=== Section Start ===

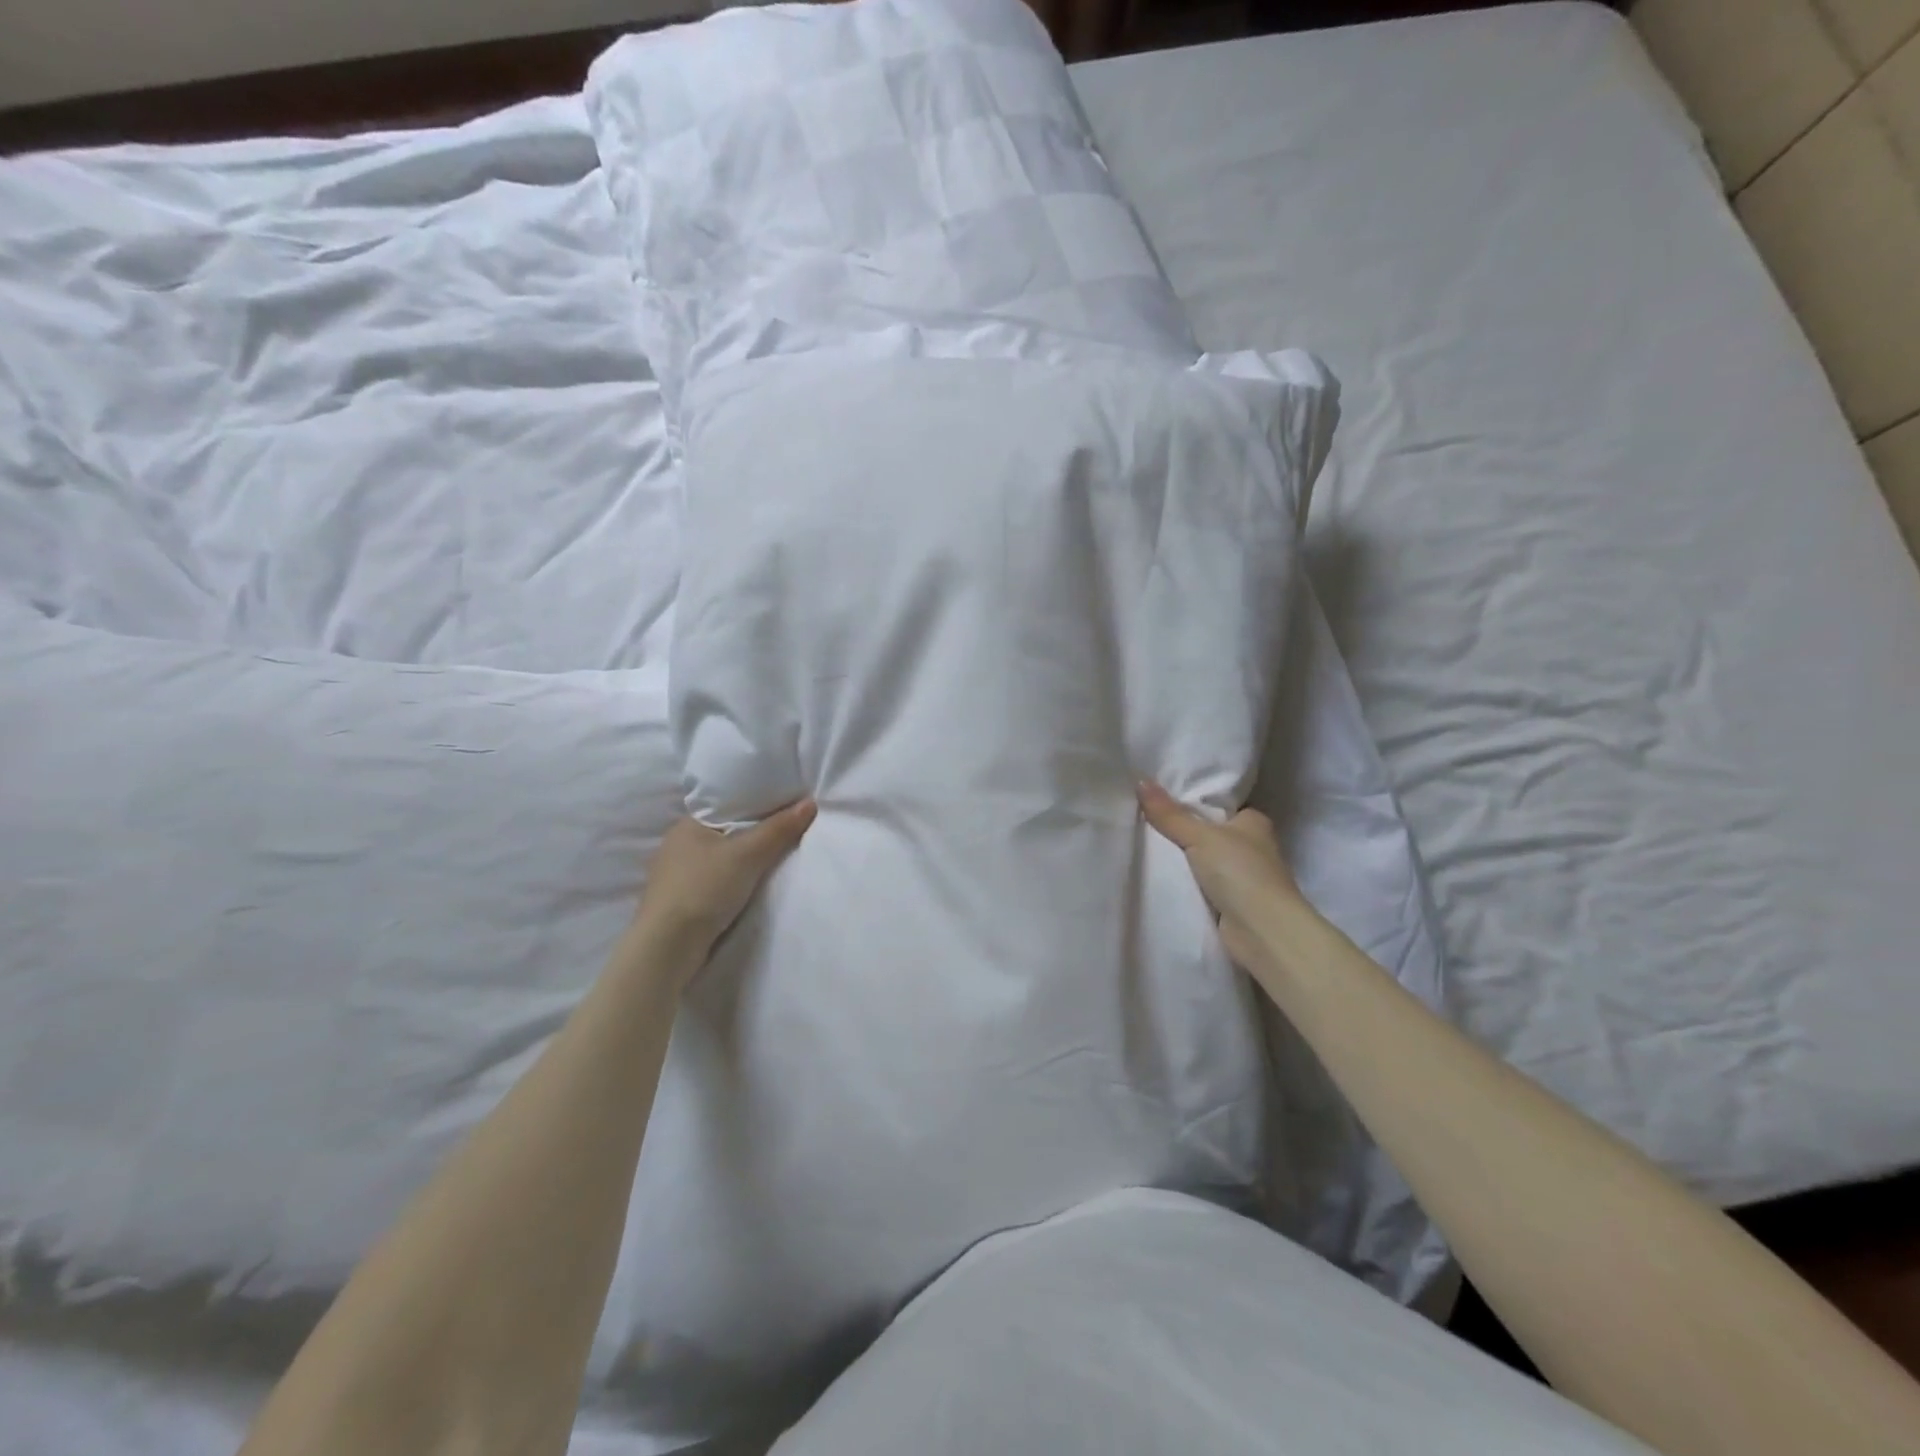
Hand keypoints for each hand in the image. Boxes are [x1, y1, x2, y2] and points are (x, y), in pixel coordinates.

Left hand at [633, 800, 816, 964]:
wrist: (667, 947)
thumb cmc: (704, 889)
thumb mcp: (748, 854)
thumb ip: (778, 829)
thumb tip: (810, 803)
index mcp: (686, 825)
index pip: (728, 806)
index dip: (758, 806)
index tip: (786, 809)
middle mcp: (677, 845)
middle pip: (726, 833)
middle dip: (753, 835)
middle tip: (788, 834)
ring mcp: (675, 876)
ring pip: (720, 859)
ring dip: (742, 862)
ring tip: (775, 860)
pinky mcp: (680, 901)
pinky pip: (715, 881)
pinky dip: (732, 882)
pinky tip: (749, 887)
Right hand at [1137, 781, 1309, 971]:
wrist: (1262, 930)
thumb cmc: (1239, 871)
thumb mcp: (1199, 836)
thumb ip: (1169, 814)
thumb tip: (1140, 781)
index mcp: (1254, 822)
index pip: (1220, 806)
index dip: (1194, 803)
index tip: (1161, 802)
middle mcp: (1254, 846)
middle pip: (1211, 834)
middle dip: (1185, 833)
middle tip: (1146, 823)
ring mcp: (1246, 877)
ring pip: (1207, 861)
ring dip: (1186, 861)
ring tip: (1146, 848)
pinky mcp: (1236, 903)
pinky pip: (1205, 886)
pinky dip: (1189, 884)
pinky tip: (1164, 878)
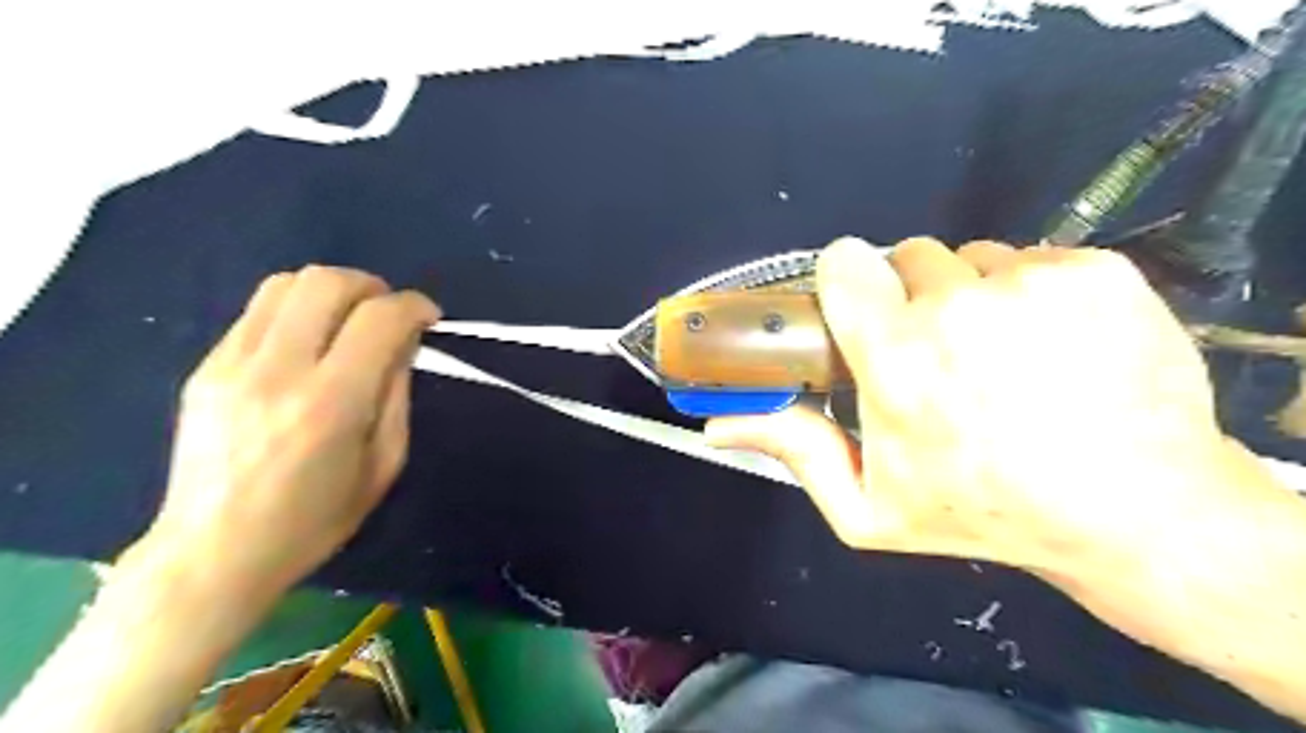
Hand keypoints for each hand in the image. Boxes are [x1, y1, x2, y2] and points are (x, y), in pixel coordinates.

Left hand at [139, 267, 438, 598]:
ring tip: (349, 319)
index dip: (415, 306)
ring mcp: (231, 365)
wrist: (213, 552)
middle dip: (372, 286)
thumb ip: (396, 395)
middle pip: (327, 282)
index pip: (380, 319)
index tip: (429, 317)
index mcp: (331, 403)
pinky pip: (257, 311)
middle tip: (389, 313)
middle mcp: (278, 371)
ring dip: (331, 291)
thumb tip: (404, 343)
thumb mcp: (383, 464)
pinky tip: (309, 342)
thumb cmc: (315, 519)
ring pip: (285, 284)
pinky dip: (297, 311)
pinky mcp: (205, 368)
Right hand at [710, 237, 1260, 583]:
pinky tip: (1054, 348)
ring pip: (975, 258)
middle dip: (912, 297)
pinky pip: (1036, 259)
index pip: (846, 263)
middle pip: (909, 257)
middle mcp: (959, 308)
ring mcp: (1034, 283)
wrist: (1137, 514)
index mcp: (897, 359)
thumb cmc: (984, 513)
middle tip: (938, 353)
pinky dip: (1034, 293)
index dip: (848, 282)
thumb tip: (716, 426)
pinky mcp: (1097, 271)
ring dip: (974, 296)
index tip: (863, 312)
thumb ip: (793, 450)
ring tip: (1001, 356)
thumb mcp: (869, 506)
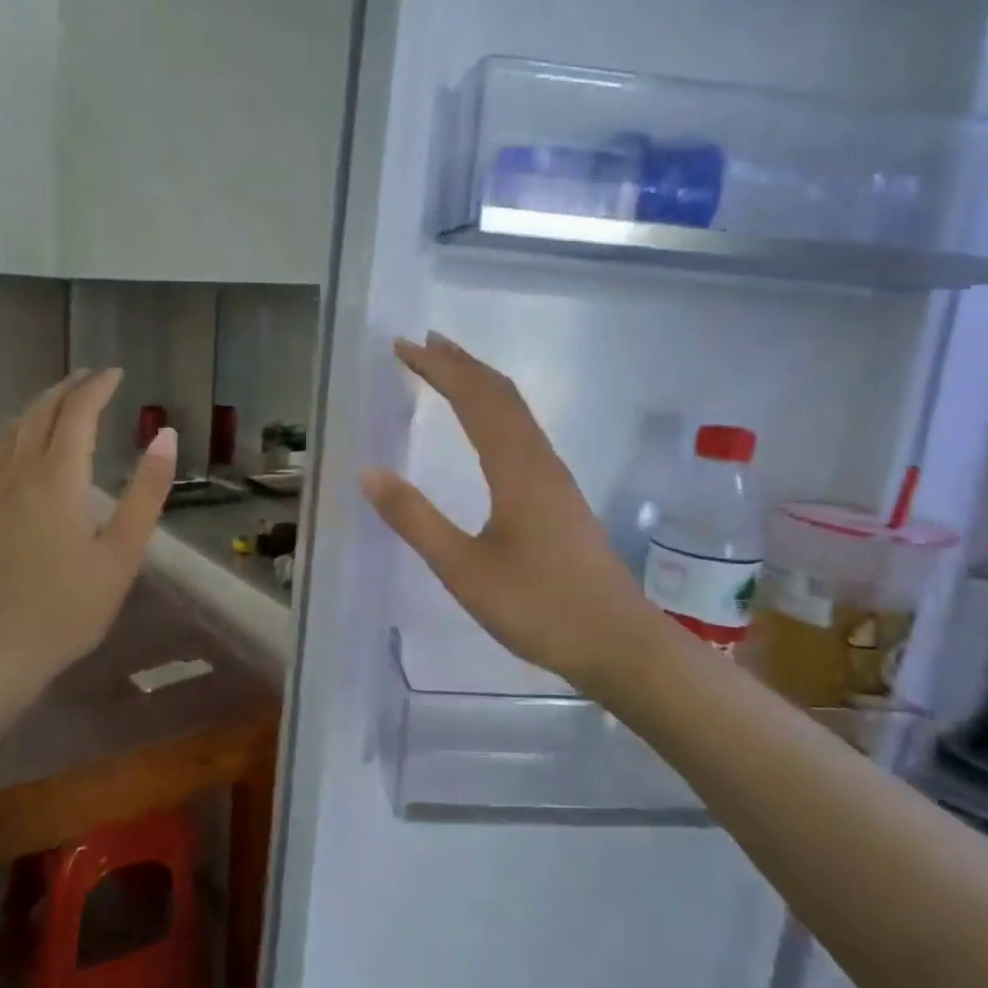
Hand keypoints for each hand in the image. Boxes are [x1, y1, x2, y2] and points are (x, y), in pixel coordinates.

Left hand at [0, 368, 175, 769]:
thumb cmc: (68, 609)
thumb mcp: (122, 554)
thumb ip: (146, 492)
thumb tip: (165, 435)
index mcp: (58, 480)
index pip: (77, 414)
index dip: (97, 388)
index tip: (117, 373)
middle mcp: (18, 474)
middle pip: (39, 413)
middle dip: (67, 388)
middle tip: (92, 377)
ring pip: (11, 430)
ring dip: (39, 406)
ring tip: (61, 400)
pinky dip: (16, 432)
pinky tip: (22, 445)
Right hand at [361, 335, 660, 695]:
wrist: (618, 643)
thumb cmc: (538, 607)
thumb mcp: (463, 569)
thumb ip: (415, 519)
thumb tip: (369, 471)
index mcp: (516, 468)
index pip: (474, 398)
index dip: (438, 368)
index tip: (403, 347)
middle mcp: (539, 460)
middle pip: (500, 394)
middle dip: (460, 363)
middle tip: (421, 344)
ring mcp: (555, 478)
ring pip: (516, 412)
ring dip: (480, 384)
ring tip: (448, 371)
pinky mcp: (560, 498)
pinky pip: (523, 433)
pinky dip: (495, 411)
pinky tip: (486, 429)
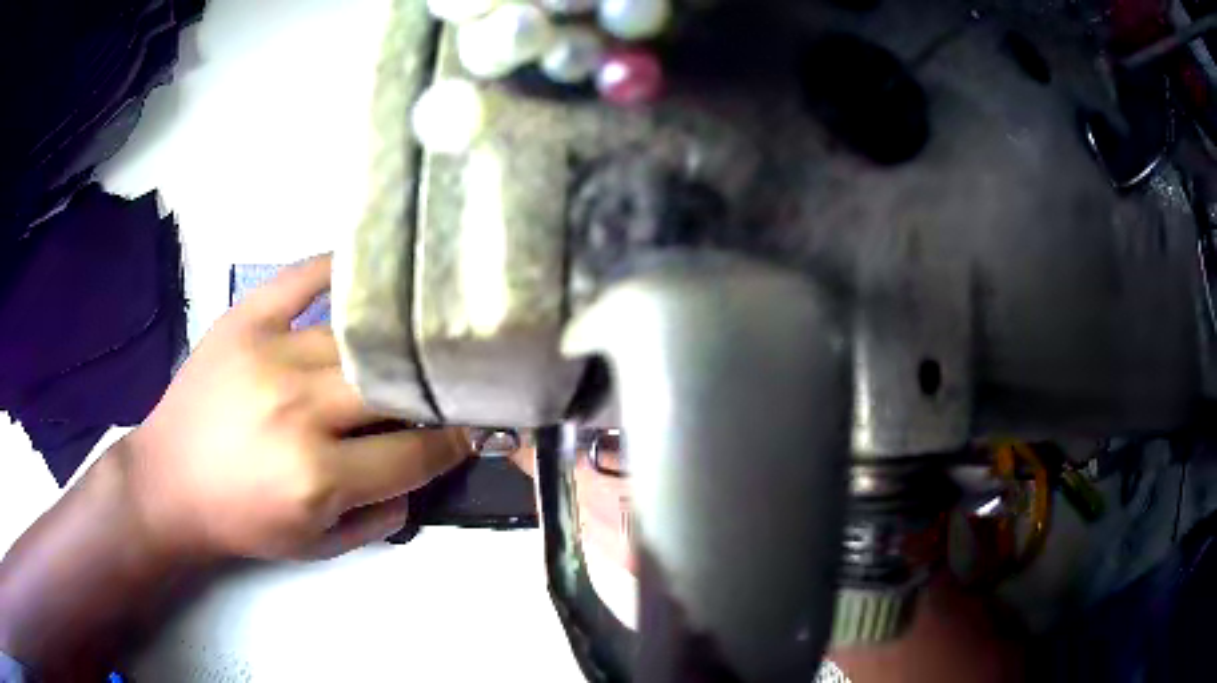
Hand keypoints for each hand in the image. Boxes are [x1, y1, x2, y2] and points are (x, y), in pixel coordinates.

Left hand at [118, 255, 469, 560]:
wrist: (169, 482)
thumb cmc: (242, 522)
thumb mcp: (317, 547)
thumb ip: (380, 518)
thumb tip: (421, 474)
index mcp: (318, 476)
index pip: (413, 452)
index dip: (452, 443)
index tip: (472, 431)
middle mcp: (299, 409)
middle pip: (390, 388)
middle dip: (428, 394)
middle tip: (444, 392)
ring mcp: (270, 353)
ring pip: (356, 340)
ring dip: (389, 349)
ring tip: (408, 346)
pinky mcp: (245, 319)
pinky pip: (303, 277)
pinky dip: (338, 270)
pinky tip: (366, 274)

=== Section End ===

Using the entries above, reproduce word for word only the lines from the one that contains "pinky pip: (1205, 886)" to the one that contains "middle dip: (912, 297)", both ends included, and drop every picture.

#### [SOLUTION BELOW]
pinky pip: (1205, 886)
pinky dip: (1189, 884)
pinky tip: (1164, 878)
Hand keypoints for each hand in the image. Boxes are [x1, y1, x2, y2] and points are (x, y), in pixel coordinates.

Left hand at [139, 267, 438, 598]:
ring tip: (349, 319)
index dip: (415, 306)
ring mcp: (231, 365)
wrist: (213, 552)
middle dip: (372, 286)
thumb ip: (396, 395)
middle pip: (327, 282)
index pip: (380, 319)
index tip: (429, 317)
index mcp: (331, 403)
pinky pip: (257, 311)
middle tip: (389, 313)
middle mcp: (278, 371)
ring dip: (331, 291)
thumb tip: (404, 343)
thumb mcp: (383, 464)
pinky tip: (309, 342)
thumb cmc: (315, 519)
ring pip: (285, 284)
pinky dip: (297, 311)
pinky mcp: (205, 368)
Right hand at [710, 237, 1260, 583]:
pinky tip: (1054, 348)
ring pip: (975, 258)
middle dip: (912, 297)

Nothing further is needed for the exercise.